• **WHAT YOU HAVE TO DO**
Quote every line from the beginning of the entries through the line containing "Les interconnexions avec d'autres", including that line.

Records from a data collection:

:::::

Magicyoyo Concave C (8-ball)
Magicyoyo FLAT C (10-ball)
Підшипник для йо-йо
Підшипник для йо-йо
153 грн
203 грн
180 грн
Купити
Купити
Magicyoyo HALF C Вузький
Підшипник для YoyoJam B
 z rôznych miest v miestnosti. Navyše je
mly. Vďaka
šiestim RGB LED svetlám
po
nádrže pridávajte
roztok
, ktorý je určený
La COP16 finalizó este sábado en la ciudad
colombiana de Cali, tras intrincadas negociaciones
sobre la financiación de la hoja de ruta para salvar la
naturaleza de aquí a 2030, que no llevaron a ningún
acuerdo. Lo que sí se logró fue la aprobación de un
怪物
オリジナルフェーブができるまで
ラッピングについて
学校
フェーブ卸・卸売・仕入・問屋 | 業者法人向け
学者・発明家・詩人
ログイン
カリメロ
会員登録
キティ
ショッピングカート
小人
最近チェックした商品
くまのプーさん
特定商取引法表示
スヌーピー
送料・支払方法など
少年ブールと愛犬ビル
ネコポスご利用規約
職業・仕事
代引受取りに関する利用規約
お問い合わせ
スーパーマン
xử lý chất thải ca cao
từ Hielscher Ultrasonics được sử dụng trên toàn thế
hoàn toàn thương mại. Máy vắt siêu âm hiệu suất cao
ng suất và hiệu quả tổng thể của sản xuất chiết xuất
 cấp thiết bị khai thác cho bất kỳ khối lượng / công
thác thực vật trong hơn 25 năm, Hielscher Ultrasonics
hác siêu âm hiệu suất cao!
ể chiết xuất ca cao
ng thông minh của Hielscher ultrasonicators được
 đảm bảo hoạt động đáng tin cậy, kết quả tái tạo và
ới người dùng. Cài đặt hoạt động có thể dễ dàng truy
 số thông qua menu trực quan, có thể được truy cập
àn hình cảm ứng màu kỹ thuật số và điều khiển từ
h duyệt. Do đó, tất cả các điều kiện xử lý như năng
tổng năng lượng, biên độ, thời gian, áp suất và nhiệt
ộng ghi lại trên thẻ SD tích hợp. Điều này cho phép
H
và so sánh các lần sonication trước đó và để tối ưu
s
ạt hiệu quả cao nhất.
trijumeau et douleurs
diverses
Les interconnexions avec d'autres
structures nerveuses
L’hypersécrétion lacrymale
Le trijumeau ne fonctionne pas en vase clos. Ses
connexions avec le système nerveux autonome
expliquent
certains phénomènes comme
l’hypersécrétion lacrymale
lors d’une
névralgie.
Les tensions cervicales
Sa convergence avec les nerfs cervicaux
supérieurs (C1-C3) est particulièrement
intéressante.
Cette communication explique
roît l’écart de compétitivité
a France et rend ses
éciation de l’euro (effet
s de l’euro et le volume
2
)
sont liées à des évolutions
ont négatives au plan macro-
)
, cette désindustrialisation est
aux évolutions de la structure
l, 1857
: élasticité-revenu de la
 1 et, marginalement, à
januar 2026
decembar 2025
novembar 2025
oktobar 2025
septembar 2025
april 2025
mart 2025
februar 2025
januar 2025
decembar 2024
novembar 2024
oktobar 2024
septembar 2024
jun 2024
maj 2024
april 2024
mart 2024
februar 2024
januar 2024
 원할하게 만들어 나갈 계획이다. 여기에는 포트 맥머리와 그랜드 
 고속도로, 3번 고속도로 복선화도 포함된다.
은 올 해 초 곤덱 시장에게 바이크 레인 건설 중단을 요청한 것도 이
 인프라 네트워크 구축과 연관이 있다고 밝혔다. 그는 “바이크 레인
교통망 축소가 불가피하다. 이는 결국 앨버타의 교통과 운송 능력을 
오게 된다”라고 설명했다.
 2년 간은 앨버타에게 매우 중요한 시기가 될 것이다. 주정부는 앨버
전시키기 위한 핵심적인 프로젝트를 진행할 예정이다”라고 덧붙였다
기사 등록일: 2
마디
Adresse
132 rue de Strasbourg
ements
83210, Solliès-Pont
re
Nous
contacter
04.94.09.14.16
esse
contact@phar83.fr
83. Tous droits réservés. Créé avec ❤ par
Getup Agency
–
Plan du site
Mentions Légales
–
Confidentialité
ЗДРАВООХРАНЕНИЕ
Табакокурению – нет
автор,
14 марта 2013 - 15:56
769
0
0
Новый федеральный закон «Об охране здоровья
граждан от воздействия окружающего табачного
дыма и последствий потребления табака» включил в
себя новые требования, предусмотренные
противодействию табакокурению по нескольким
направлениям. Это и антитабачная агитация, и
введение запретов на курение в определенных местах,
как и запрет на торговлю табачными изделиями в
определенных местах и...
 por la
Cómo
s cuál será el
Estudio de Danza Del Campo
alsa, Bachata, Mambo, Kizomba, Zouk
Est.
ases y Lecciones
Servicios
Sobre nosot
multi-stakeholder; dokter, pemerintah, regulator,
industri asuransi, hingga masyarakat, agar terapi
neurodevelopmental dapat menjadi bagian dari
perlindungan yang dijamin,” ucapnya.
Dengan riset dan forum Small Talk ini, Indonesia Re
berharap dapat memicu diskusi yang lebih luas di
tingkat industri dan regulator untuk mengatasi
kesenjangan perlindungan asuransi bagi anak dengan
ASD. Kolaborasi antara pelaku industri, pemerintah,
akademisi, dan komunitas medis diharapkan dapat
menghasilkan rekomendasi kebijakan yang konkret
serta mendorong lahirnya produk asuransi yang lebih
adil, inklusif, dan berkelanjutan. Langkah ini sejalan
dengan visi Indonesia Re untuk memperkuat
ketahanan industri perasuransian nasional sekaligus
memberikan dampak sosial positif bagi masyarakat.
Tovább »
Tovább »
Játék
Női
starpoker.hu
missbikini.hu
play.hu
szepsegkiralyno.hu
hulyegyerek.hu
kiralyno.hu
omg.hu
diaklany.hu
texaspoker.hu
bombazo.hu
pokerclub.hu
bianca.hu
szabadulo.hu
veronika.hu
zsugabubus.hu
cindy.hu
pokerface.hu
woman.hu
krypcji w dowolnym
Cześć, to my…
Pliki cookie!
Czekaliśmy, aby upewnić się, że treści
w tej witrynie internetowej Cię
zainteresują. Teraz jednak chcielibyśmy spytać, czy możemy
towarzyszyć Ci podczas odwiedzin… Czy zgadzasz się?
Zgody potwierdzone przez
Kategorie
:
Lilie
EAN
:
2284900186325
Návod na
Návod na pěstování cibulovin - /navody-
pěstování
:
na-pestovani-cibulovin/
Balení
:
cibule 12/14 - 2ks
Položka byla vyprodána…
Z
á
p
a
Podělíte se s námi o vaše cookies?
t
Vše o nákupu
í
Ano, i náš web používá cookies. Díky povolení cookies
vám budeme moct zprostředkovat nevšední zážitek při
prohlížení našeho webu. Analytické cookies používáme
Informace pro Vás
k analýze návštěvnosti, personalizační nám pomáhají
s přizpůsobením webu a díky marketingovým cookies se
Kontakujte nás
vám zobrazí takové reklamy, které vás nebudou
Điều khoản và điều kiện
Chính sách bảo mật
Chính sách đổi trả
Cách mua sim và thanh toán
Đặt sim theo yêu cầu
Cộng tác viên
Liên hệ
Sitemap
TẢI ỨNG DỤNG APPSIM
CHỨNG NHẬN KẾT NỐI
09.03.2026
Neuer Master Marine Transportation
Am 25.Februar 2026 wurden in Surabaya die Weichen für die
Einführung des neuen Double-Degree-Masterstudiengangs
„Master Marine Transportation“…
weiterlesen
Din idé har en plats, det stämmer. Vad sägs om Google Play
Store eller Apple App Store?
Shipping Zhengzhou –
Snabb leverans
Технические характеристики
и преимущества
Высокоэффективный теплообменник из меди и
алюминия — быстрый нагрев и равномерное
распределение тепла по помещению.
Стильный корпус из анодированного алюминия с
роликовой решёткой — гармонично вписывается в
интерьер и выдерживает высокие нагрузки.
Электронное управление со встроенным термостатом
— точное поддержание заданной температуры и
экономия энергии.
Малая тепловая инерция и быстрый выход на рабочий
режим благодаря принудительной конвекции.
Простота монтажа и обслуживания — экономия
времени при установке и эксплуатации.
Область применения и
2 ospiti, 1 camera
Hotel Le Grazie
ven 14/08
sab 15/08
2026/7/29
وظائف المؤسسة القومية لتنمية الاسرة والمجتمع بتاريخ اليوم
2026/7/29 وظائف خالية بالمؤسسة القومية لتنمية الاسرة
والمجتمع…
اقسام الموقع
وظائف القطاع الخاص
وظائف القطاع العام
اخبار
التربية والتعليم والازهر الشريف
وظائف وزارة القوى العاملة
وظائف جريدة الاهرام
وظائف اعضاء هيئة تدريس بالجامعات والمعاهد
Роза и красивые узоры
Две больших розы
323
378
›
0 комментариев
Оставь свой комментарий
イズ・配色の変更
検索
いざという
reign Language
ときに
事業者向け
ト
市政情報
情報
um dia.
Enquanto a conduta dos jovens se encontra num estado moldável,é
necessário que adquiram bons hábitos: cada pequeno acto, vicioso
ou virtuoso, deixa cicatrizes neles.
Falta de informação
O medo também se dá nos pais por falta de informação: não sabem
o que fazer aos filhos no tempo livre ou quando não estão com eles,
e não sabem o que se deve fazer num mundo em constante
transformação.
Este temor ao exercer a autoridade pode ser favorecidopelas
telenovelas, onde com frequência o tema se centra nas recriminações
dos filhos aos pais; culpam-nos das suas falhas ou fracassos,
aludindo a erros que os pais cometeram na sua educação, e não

:::::

• **COMPLETED TASK**
Magicyoyo Concave C (8-ball)
Magicyoyo FLAT C (10-ball)
Підшипник для йо-йо
Підшипник для йо-йо
153 грн
203 грн
180 грн
Купити
Купити
Magicyoyo HALF C Вузький
Підшипник для YoyoJam B
 z rôznych miest v miestnosti. Navyše je
mly. Vďaka
šiestim RGB LED svetlám
po
nádrže pridávajte
roztok
, ktorý je určený
La COP16 finalizó este sábado en la ciudad
colombiana de Cali, tras intrincadas negociaciones
sobre la financiación de la hoja de ruta para salvar la
naturaleza de aquí a 2030, que no llevaron a ningún
acuerdo. Lo que sí se logró fue la aprobación de un
怪物
オリジナルフェーブができるまで
ラッピングについて
学校
フェーブ卸・卸売・仕入・問屋 | 業者法人向け
学者・発明家・詩人
ログイン
カリメロ
会員登録
キティ
ショッピングカート
小人
最近チェックした商品
くまのプーさん
特定商取引法表示
スヌーピー
送料・支払方法など
少年ブールと愛犬ビル
ネコポスご利用規約
職業・仕事
代引受取りに関する利用規約
お問い合わせ
スーパーマン
xử lý chất thải ca cao
từ Hielscher Ultrasonics được sử dụng trên toàn thế
hoàn toàn thương mại. Máy vắt siêu âm hiệu suất cao
ng suất và hiệu quả tổng thể của sản xuất chiết xuất
 cấp thiết bị khai thác cho bất kỳ khối lượng / công
thác thực vật trong hơn 25 năm, Hielscher Ultrasonics
hác siêu âm hiệu suất cao!
ể chiết xuất ca cao
ng thông minh của Hielscher ultrasonicators được
 đảm bảo hoạt động đáng tin cậy, kết quả tái tạo và
ới người dùng. Cài đặt hoạt động có thể dễ dàng truy
 số thông qua menu trực quan, có thể được truy cập
àn hình cảm ứng màu kỹ thuật số và điều khiển từ
h duyệt. Do đó, tất cả các điều kiện xử lý như năng
tổng năng lượng, biên độ, thời gian, áp suất và nhiệt
ộng ghi lại trên thẻ SD tích hợp. Điều này cho phép
H
và so sánh các lần sonication trước đó và để tối ưu
s
ạt hiệu quả cao nhất.
trijumeau et douleurs
diverses
Les interconnexions avec d'autres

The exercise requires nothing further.